Marc Broder fixes a watch at Treasure Trove Jewelers, a store his father opened in downtown D.C. in 1946. The store is closing later this month as more people shop online. (Jason Hornick/Jason Hornick/ Express)

Linear Cherry stopped by the Treasure Trove Jewelers near Metro Center on Monday morning, as he does from time to time, to weigh his vanity against his wallet.

He’s been wanting a gold ring with a lion. “I’m a Leo,” he said.

He saw the “Retirement Sale” signs in the window of the G Street store and knew his time was running out.

“You better get that ring,” said David Broder, 67, who runs the store with his younger brother Marc.

Diamonds may be forever, but the same cannot be said for the jewelry business.

Tastes have changed since the brothers’ father opened the store in 1946. Back in the ’70s and ’80s, a lot of men would come in, like Cherry, looking for some bling for their fingers or their necks.

“Remember Mr. T?” David says of a time when men wore strands of gold.

“We used to sell as much men’s jewelry as women’s. That’s unheard of now,” he said.

“We used to have a lot of pimps and hustlers as customers,” said Marc, 62. “They were the nicest guys. But then you’d hear this guy got killed, or that guy. And eventually they all went away."

Over the course of a couple of hours, a handful of people straggled in, like a woman distraught that the diamond on the ring her husband slipped on her finger 50 years ago had fallen off, and bounced away. Another woman came to buy some yen at the currency exchange the brothers started. Marc plans to continue that part of the business at another jewelry store nearby, Bensons Jewelers.

“You used to have to take a number. We were like the Apple Store,” David said.

Now, fewer men hang strands of gold over their chest hair. The internet pulled people online. “I study people walking by,” David said. “No one looks in the window.”

Some will still come in to try things on. “They’ll say, ‘I’ll be back tomorrow.’ But people don’t come back tomorrow. They go on the internet and buy it,” said David.

By the end of May, the Broders’ store will be closed. The quiet demise of this small business, at 13th Street NW and G Street NW, comes as changing trends hit even the largest jewelers. Signet Jewelers, which runs Kay Jewelers, Zales and Jared the Galleria of Jewelry among others, announced that it plans to close 150 underperforming stores.


Brothers Marc Broder, left, and David Broder are getting ready to close Treasure Trove Jewelers as more and more people shop online.

Some old customers have been stopping by to reminisce. “They’ll say, ‘I shopped for my engagement ring here back in 1995.’ I’m thinking, ‘And you haven’t been here since?' ” Marc said.
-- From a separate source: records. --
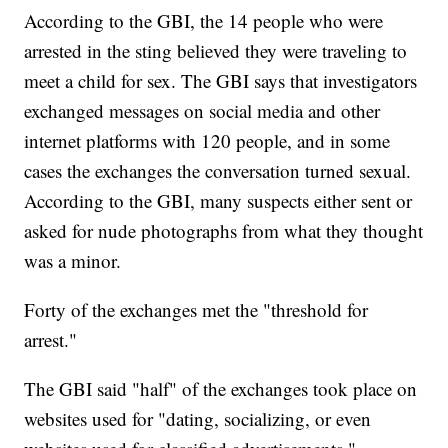
According to the GBI, the 14 people who were
arrested in the sting believed they were traveling to
meet a child for sex. The GBI says that investigators
exchanged messages on social media and other
internet platforms with 120 people, and in some
cases the exchanges the conversation turned sexual.
According to the GBI, many suspects either sent or
asked for nude photographs from what they thought
was a minor.
Forty of the exchanges met the "threshold for
arrest."
The GBI said "half" of the exchanges took place on
websites used for "dating, socializing, or even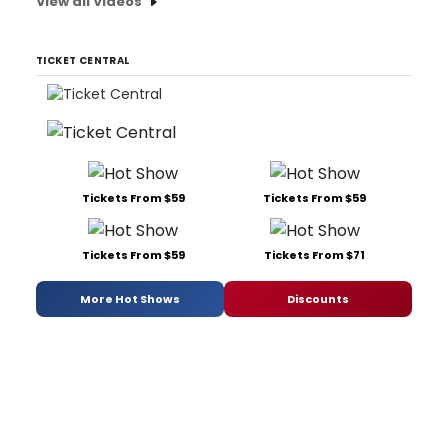
View all Videos
TICKET CENTRAL
Tickets From $59
Tickets From $59
Tickets From $59
Tickets From $71
More Hot Shows
Discounts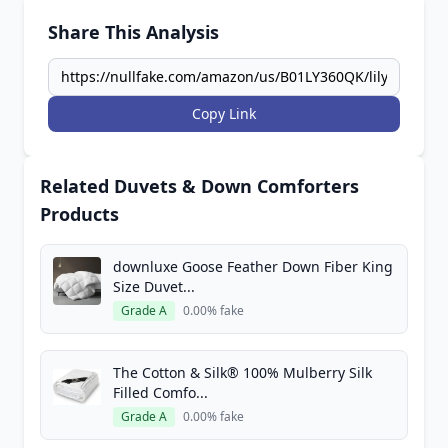
Share This Analysis
Copy Link
Related Duvets & Down Comforters
Products
downluxe Goose Feather Down Fiber King
Size Duvet...
Grade A
0.00% fake
The Cotton & Silk® 100% Mulberry Silk
Filled Comfo...
Grade A
0.00% fake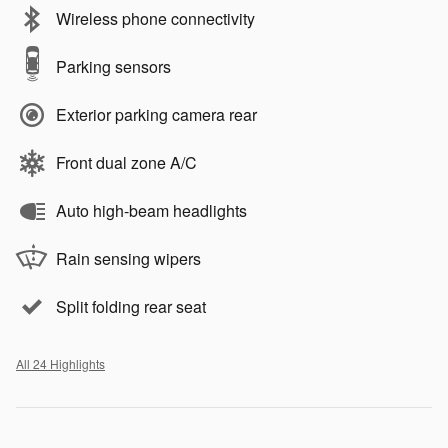
Wireless phone connectivity
Parking sensors
Exterior parking camera rear
Front dual zone A/C
Auto high-beam headlights
Rain sensing wipers
Split folding rear seat
All 24 Highlights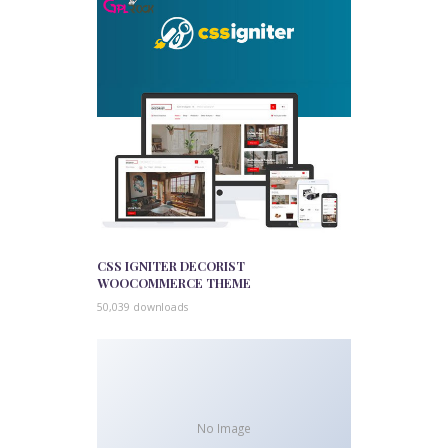
CSS IGNITER DECORIST
WOOCOMMERCE THEME
50,039 downloads
No Image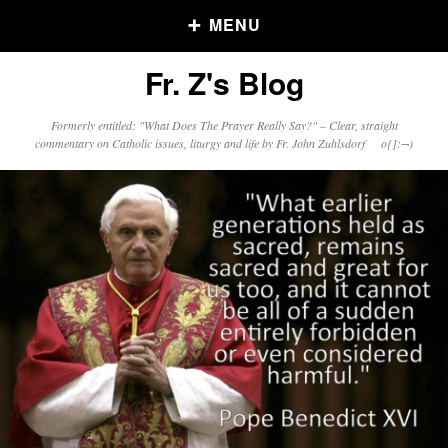
MENU
Fr. Z's Blog
Older Posts
Formerly entitled: "What Does The Prayer Really Say?" – Clear, straight
commentary on Catholic issues, liturgy and life by Fr. John Zuhlsdorf o{]:¬)
Older
Posts
Click and say your Daily Offerings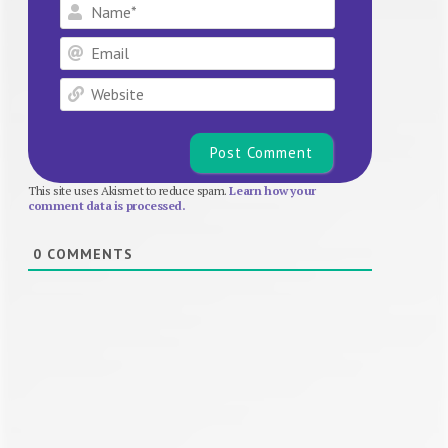
Name*
Email
Website
This site uses Akismet to reduce spam.
Learn how your
comment data is processed.
0
COMMENTS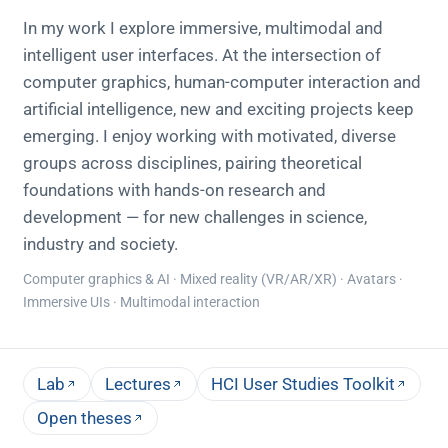
In my work I explore immersive, multimodal and
intelligent user interfaces. At the intersection of
computer graphics, human-computer interaction and
artificial intelligence, new and exciting projects keep
emerging. I enjoy working with motivated, diverse
groups across disciplines, pairing theoretical
foundations with hands-on research and
development — for new challenges in science,
industry and society.
Computer graphics & AI · Mixed reality (VR/AR/XR) · Avatars ·
Immersive UIs · Multimodal interaction
Lab
Lectures
HCI User Studies Toolkit
Open theses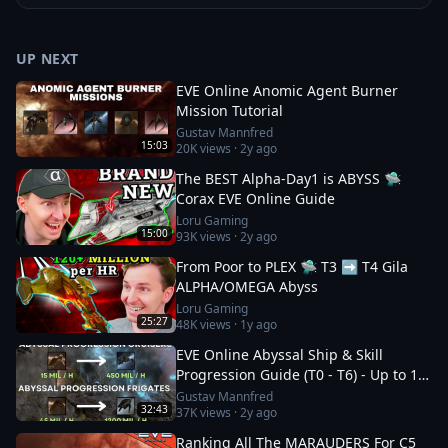
UP NEXT
EVE Online Anomic Agent Burner
Mission Tutorial
Gustav Mannfred
15:03
20K
views ·
2y ago
The BEST Alpha-Day1 is ABYSS 🛸
Corax EVE Online Guide
Loru Gaming
15:00
93K
views ·
2y ago
From Poor to PLEX 🛸 T3 ➡️ T4 Gila
ALPHA/OMEGA Abyss
Loru Gaming
25:27
48K
views ·
1y ago
EVE Online Abyssal Ship & Skill
Progression Guide (T0 - T6) - Up to 1.2
bil/h
Gustav Mannfred
32:43
37K
views ·
2y ago
Ranking All The MARAUDERS For C5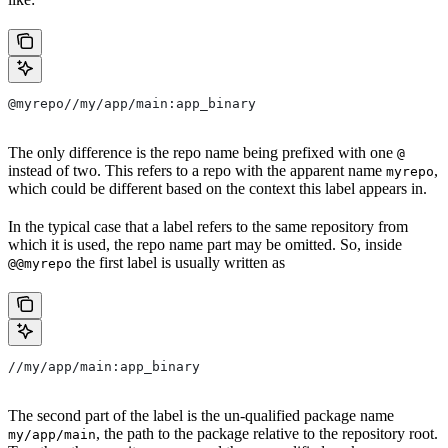
@myrepo//my/app/main:app_binary
The only difference is the repo name being prefixed with one
@
instead of two. This refers to a repo with the apparent name
,
myrepo
which could be different based on the context this label appears in.
In the typical case that a label refers to the same repository from
which it is used, the repo name part may be omitted. So, inside
the first label is usually written as
@@myrepo
//my/app/main:app_binary
The second part of the label is the un-qualified package name
, the path to the package relative to the repository root.
my/app/main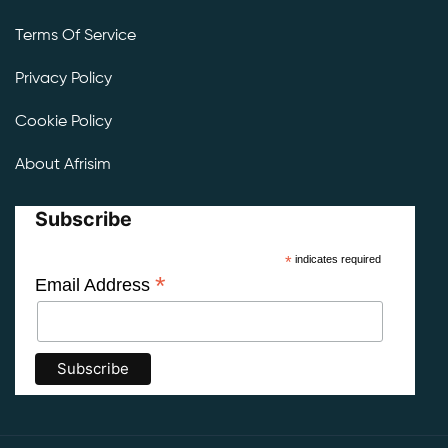
Terms Of Service
Privacy Policy
Cookie Policy
About Afrisim
Subscribe
*
indicates required
*
Email Address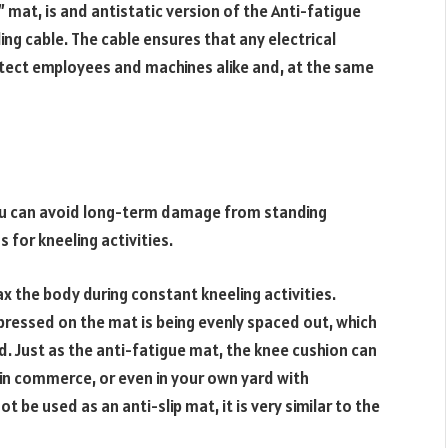
 mat, is and antistatic version of the Anti-fatigue
g cable. The cable ensures that any electrical
otect employees and machines alike and, at the same
ou can avoid long-term damage from standing
 for kneeling activities.
x the body during constant kneeling activities.
 pressed on the mat is being evenly spaced out, which
. Just as the anti-fatigue mat, the knee cushion can
, in commerce, or even in your own yard with
be used as an anti-slip mat, it is very similar to the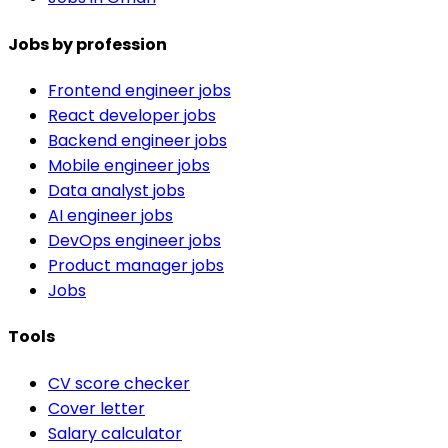
Jobs by profession
Frontend engineer jobs
React developer jobs
Backend engineer jobs
Mobile engineer jobs
Data analyst jobs
AI engineer jobs
DevOps engineer jobs
Product manager jobs
Jobs
Tools
CV score checker
Cover letter
Salary calculator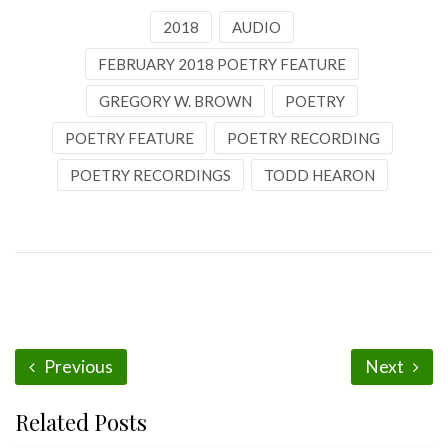
2018
AUDIO
FEBRUARY 2018 POETRY FEATURE
GREGORY W. BROWN
POETRY
POETRY FEATURE
POETRY RECORDING
POETRY RECORDINGS
TODD HEARON
Previous
Next
Related Posts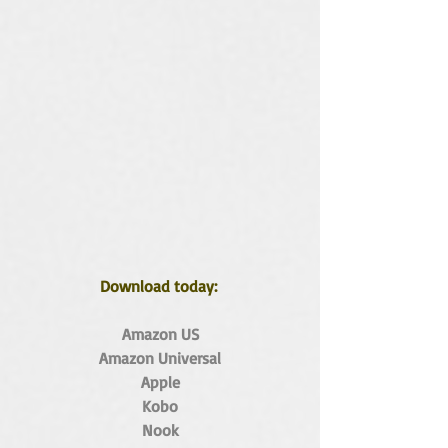
Download today: 
Amazon US
Amazon Universal
Apple
Kobo
Nook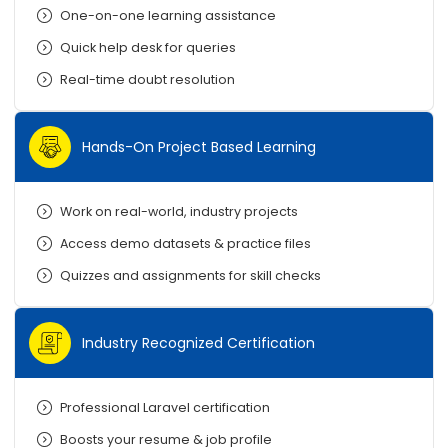
One-on-one learning assistance
Quick help desk for queries
Real-time doubt resolution
Hands-On Project Based Learning
Work on real-world, industry projects
Access demo datasets & practice files
Quizzes and assignments for skill checks
Industry Recognized Certification
Professional Laravel certification
Boosts your resume & job profile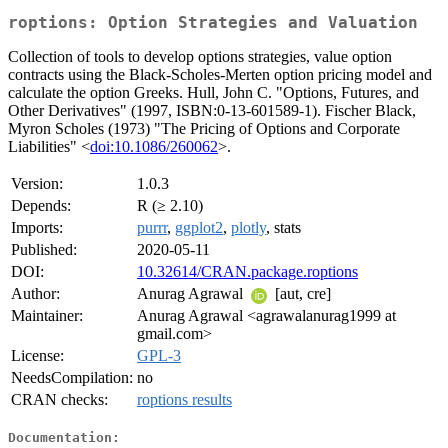
roptions: Option Strategies and Valuation
Collection of tools to develop options strategies, value option
contracts using the Black-Scholes-Merten option pricing model and
calculate the option Greeks. Hull, John C. "Options, Futures, and
Other Derivatives" (1997, ISBN:0-13-601589-1). Fischer Black,
Myron Scholes (1973) "The Pricing of Options and Corporate
Liabilities" <
doi:10.1086/260062
>.
Version:
1.0.3
Depends:
R (≥ 2.10)
Imports:
purrr
,
ggplot2
,
plotly
, stats
Published:
2020-05-11
DOI:
10.32614/CRAN.package.roptions
Author:
Anurag Agrawal
[aut, cre]
Maintainer:
Anurag Agrawal <agrawalanurag1999 at
gmail.com>
License:
GPL-3
NeedsCompilation:
no
CRAN checks:
roptions results
Documentation: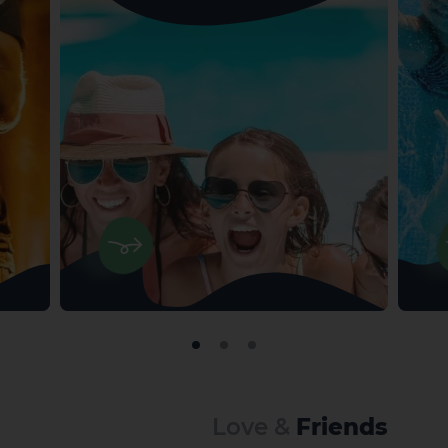
Love &
Friends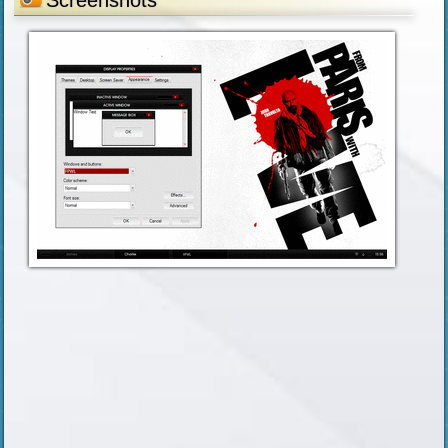
Screenshots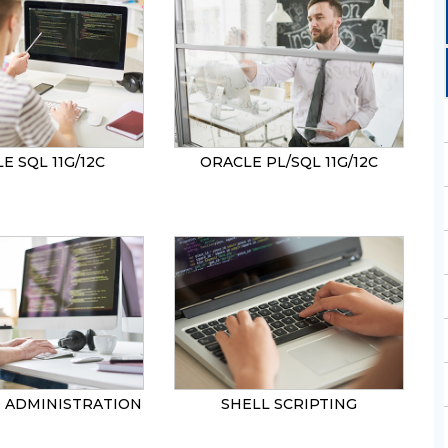
SEND
E SQL 11G/12C
ORACLE PL/SQL 11G/12C
0 ADMINISTRATION
SHELL SCRIPTING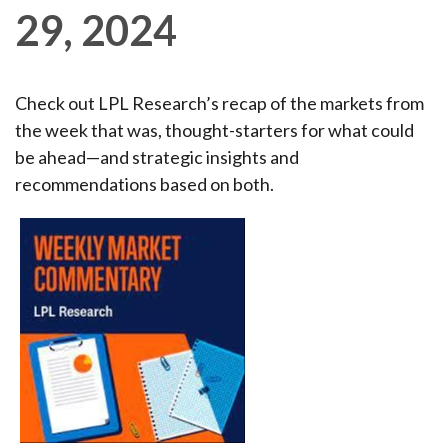
29, 2024
Check out LPL Research’s recap of the markets from
the week that was, thought-starters for what could
be ahead—and strategic insights and
recommendations based on both.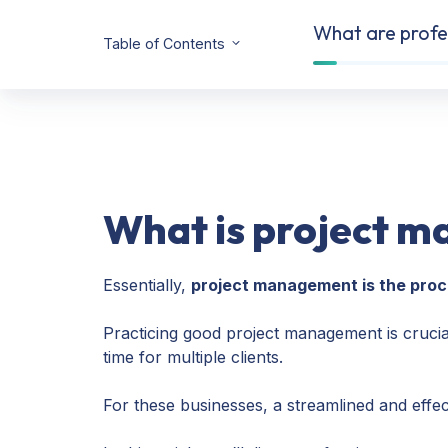
What are profes
Table of Contents
What is project 
Essentially,
project management is the proce
Practicing good project management is crucia
time for multiple clients.
For these businesses, a streamlined and effect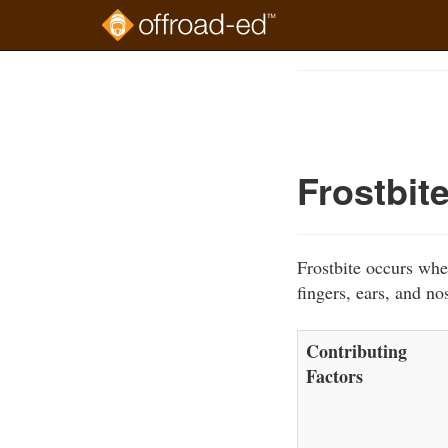
Skip
to
Course
main
Outline
content
Frostbit
Frostbite occurs whe
fingers, ears, and no
Contributing
Factors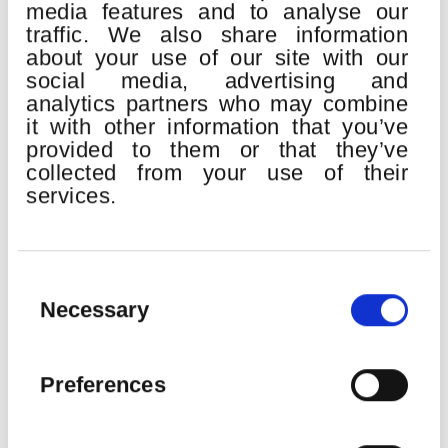
H. Berlioz:
Gran Misa de Muertos “Réquiem” op.5
media features and to analyse our
traffic. We also share information
Euskadiko Orkestra
about your use of our site with our
Bilbao Orkestra Sinfonikoa
social media, advertising and
Orfeón Donostiarra
Easo Abesbatza
analytics partners who may combine
John Matthew Myers
, tenor
it with other information that you’ve
provided to them or that they’ve
Erik Nielsen
, director
collected from your use of their
services.
SEE MORE
Consent
Selection
Necessary
22
Preferences
AUG
2026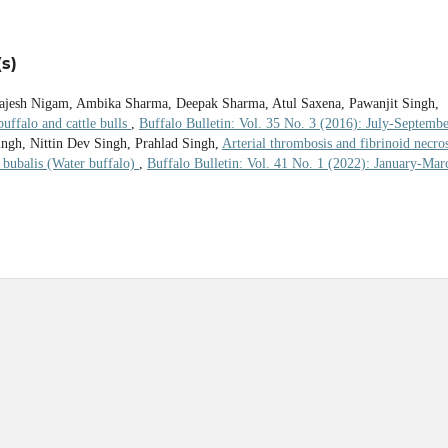
s)
 Rajesh Nigam, Ambika Sharma, Deepak Sharma, Atul Saxena, Pawanjit Singh,
ffalo and cattle bulls
,
Buffalo Bulletin: Vol. 35 No. 3 (2016): July-Septemb
gh, Nittin Dev Singh, Prahlad Singh,
Arterial thrombosis and fibrinoid necros
s bubalis (Water buffalo)
,
Buffalo Bulletin: Vol. 41 No. 1 (2022): January-Mar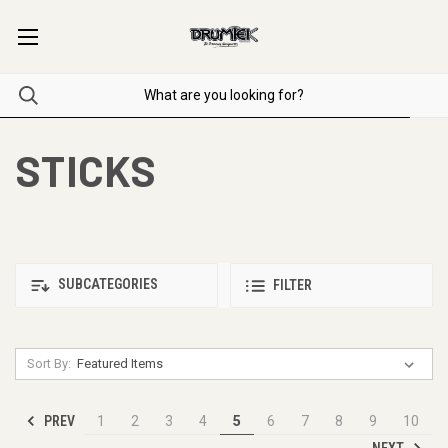
STICKS
SUBCATEGORIES
FILTER
Sort By:
PREV
1
2
3
4
5
6
7
8
9
10
NEXT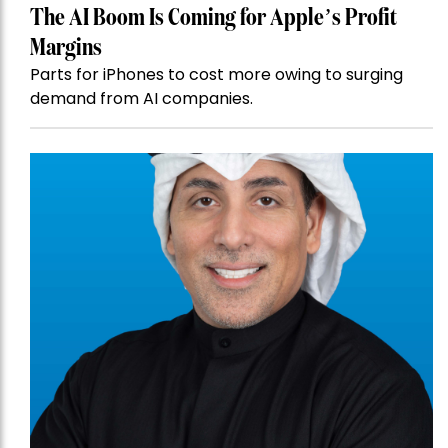
The AI Boom Is Coming for Apple’s Profit
Margins
Parts for iPhones to cost more owing to surging
demand from AI companies.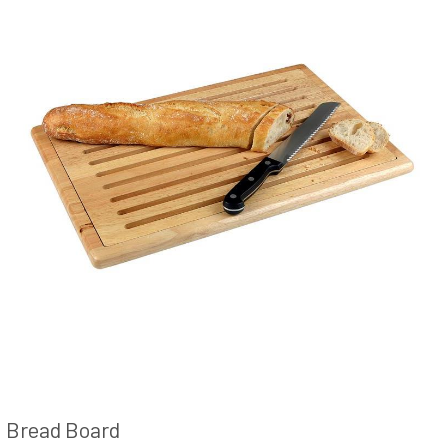
Bread Board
One thing he won’t miss are the customers who come in and complain that a stone is mounted askew. Marc will look and look, and see it’s on perfectly straight. But still, they’ll insist it’s crooked.

“In every store, you’re going to have really nice people and you’re going to have kooks. It’s just the wonderful life of retail,” Marc said.

From behind the glass counter, Marc said he’s seen romance fade a little. Nervous young men used to come in alone trying to decide on an engagement ring.

“A guy picking out a ring as a surprise is almost non-existent,” Marc said. “A lot of times guys will come in with a picture of a ring she’s picked out.”

Sometimes couples will come to pick up the ring they’d ordered. The man will get down on one knee and propose.

Marc thinks that’s sweet. But a little anticlimactic.